Following the nightmare of the Deepwater Horizon disaster in the Gulf of Mexico and given heightened concerns about offshore Arctic drilling safety, the Bureau of Safety and Environmental Enforcement has been putting into practice new stringent safety requirements for Shell’s Chukchi Sea operations. On Aug. 6 the agency announced that it had stationed inspectors on both the Polar Pioneer and the Noble Discoverer, to monitor operations on the rigs.
Van Beurden — a personal journey According to a report on the BBC website, van Beurden told the British news organization that he recognizes the “increased risk profile” of drilling in the Arctic.
“It is also much more unforgiving in terms of climate, weather, etc. It is also, by the way, the particular reservoir that we are going to explore in, one that is - from a technical perspective - relatively easy. So you have to make a judgment: ‘Can I do this in a responsible way?’” van Beurden told the BBC. “That is a bit of personal journey that I had to go through as well and many others associated with the project - we believe that we can responsibly explore for hydrocarbons in Alaska. Whether that means that we can develop this in a way that makes commercial sense remains to be seen.”

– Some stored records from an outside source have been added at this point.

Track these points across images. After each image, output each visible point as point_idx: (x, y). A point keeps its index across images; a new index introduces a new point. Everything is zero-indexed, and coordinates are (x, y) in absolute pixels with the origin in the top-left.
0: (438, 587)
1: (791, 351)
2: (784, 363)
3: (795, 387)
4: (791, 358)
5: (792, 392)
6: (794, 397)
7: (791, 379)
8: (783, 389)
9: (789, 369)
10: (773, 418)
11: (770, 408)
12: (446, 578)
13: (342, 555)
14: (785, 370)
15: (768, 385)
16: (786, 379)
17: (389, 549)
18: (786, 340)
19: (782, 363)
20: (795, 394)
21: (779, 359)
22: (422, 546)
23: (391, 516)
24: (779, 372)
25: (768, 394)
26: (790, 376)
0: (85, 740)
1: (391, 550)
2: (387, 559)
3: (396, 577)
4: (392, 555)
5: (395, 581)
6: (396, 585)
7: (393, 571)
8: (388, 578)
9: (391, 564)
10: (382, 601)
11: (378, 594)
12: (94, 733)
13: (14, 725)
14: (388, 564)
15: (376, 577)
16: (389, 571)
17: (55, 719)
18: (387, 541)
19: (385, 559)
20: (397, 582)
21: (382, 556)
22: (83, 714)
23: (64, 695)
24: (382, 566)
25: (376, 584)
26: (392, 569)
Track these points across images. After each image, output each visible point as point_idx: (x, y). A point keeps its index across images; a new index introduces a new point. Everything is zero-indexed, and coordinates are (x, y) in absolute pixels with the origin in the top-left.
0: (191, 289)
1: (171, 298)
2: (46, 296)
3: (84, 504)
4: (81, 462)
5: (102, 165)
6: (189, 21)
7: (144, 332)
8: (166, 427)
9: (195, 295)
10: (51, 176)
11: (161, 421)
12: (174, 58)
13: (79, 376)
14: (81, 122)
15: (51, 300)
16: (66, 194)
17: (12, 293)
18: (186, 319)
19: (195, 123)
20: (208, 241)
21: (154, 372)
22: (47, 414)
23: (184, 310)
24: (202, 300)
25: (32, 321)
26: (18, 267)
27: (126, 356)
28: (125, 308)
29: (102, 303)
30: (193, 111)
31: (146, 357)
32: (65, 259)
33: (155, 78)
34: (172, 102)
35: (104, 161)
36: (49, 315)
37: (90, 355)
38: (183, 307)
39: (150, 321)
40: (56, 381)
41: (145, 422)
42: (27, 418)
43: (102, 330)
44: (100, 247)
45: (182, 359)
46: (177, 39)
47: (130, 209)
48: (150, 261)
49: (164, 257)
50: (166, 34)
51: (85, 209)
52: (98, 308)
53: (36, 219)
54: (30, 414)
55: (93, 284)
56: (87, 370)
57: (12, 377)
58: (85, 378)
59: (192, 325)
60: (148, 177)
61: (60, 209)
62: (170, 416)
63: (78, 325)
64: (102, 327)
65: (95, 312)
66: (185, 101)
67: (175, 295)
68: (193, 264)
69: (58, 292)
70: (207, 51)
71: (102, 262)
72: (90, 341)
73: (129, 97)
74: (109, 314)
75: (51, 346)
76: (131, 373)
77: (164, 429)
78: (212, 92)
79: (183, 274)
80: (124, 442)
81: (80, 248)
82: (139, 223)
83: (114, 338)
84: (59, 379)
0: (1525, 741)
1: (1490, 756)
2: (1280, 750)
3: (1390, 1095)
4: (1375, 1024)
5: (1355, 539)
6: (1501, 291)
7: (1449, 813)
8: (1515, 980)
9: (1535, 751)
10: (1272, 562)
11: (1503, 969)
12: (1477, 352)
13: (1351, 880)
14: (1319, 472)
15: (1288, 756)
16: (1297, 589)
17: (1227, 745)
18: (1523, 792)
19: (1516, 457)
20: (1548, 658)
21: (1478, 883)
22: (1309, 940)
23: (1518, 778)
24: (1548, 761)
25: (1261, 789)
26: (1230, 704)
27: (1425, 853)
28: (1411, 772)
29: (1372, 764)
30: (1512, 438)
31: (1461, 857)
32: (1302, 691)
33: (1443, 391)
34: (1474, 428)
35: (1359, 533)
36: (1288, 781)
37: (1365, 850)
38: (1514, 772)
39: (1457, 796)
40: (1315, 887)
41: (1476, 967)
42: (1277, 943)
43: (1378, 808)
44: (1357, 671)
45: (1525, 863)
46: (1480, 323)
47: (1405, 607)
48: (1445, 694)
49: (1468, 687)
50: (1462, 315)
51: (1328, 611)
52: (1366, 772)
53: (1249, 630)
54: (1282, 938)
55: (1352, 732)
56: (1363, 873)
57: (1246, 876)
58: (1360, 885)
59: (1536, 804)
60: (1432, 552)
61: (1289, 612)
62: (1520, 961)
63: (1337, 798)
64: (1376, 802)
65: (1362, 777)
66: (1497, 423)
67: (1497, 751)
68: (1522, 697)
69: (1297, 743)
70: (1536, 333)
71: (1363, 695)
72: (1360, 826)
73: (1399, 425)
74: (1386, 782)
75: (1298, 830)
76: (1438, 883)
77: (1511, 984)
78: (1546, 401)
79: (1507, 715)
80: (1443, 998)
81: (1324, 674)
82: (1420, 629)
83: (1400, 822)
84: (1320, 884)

But court actions continue, relating to Shell’s operations.
On Aug. 10 two judges in the Court of Appeals for the 9th Circuit turned down a request by a group of environmental organizations to place an injunction against the regulations, under which the Fish and Wildlife Service issued its authorization to Shell for wildlife disturbance. The organizations had appealed the regulations in federal District Court but on July 23 District Court Judge Sharon Gleason rejected the appeal, which has now been elevated to the 9th Circuit. The environmental organization had requested an injunction while the case was still being reviewed by the court.